Entonces llamaron al peletero. Enumeraron sus crímenes contra la Iglesia. También en su caso la prueba decisiva habían sido los testimonios contra él. Pero el peletero había insistido tenazmente en su inocencia y por ello se le consideraba un hereje impenitente. Se hizo un profundo silencio. El rostro del hombre se tornó lívido.

Miraba perplejo y sin comprender al dominico que lo entregó al poder secular, representado por dos soldados que condujeron al aún estupefacto peletero hacia la cuarta estaca. Después, todo sucedió con suma rapidez. Amontonaron paja y leña alrededor de los pies de las víctimas. Una antorcha prendió la voraz leña, las llamas se elevaron al cielo.

Los Bons Hommes dieron ánimo al tejedor, se miraron entre si una vez más y luego alzaron los ojos al cielo. Sus labios murmuraban una oración. El tejedor los imitó.

—Soy inocente. Soy un simple trabajador. ¡Creo en la fe católica! —gritaba el peletero, retorciéndose de miedo y tirando de las cuerdas que no se aflojaban.

El soldado que llevaba la antorcha en la mano titubeó.

—¡Es inocente! —gritó una mujer desde la muchedumbre.

Otros repitieron su grito y empezaron a pedir clemencia. El soldado miró al inquisidor y a su séquito, que presenciaba la ejecución junto al patíbulo. El rostro del clérigo permaneció inmutable. Asintió fugazmente con la cabeza. El soldado introdujo la antorcha en la paja.
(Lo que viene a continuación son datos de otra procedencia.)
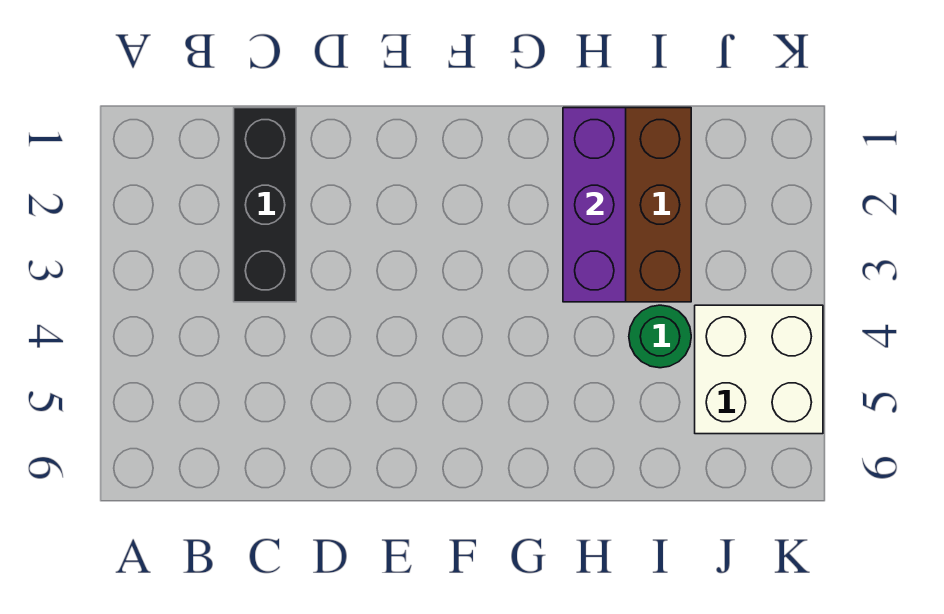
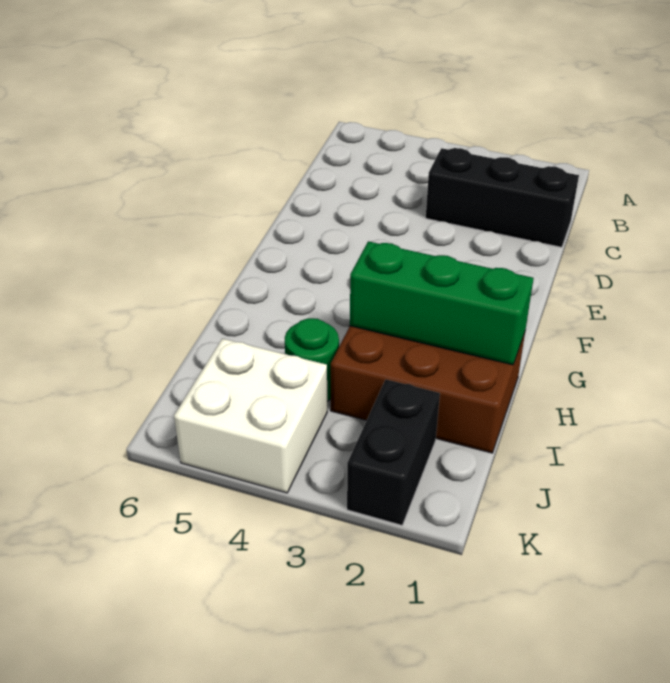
purple brick H1:H3 level 2 -> green brick H1:H3 level 2
none -> black brick J2:K2 level 1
El fuego ya había empezado a chamuscar la piel del tejedor. Tenía la boca abierta de par en par, como si bostezara. No emitía ningún sonido. Los Bons Hommes cantaban y mantenían los ojos alzados al cielo despejado. Gradualmente, sus voces se fueron debilitando.

El hedor de la carne quemada se propagó por la plaza. El tejedor tenía el rostro contraído de dolor. El peletero seguía tirando y torciendo las cuerdas como un loco. Había recuperado el color en su cara, incluso empezaba a ponerse morado, cuando de súbito se desvaneció.

—¡Asesinos! —gritó alguien.

—Calla, que si no te quemarán también a ti. ¡Por cualquier minucia te condenan como hereje! —exclamó otro.

Sólo unas cuantas personas reían. Cuando las voces de los Bons Hommes se hubieron apagado, otra voz entre la muchedumbre empezó a entonar su cántico. Sólo que era una canción distinta.

Porque te apartaste del verdadero camino, oh, Roma, cientos de miles murieron sin razón. ¡Sin duda no entrarás en el cielo! Quien te siga por tu camino puede considerarse perdido; quien te siga a ti llegará al infierno y por Satanás será elegido.

Algo voló por los aires. Un fruto maduro se estrelló a los pies del inquisidor. El clérigo miró alrededor, murmuró algo entre dientes a sus compañeros, a continuación se volvió con serenidad y abandonó el espectáculo. Amaury tuvo tiempo de ver al último condenado consumirse en las llamas cuando los soldados lo devolvían a los calabozos. Detrás de él sonaban, invisibles entre la muchedumbre, las voces que seguían entonando la canción prohibida:

Roma, por doquier se oye afirmar: los cráneos con tonsuras encogen al afeitar. Dejad pues que os amputen los sesos. Tenéis sangre en las manos de Béziers, que ardió y padeció los horrores; Roma y Citeaux, con eso no conseguiréis honores sino la vergüenza eterna.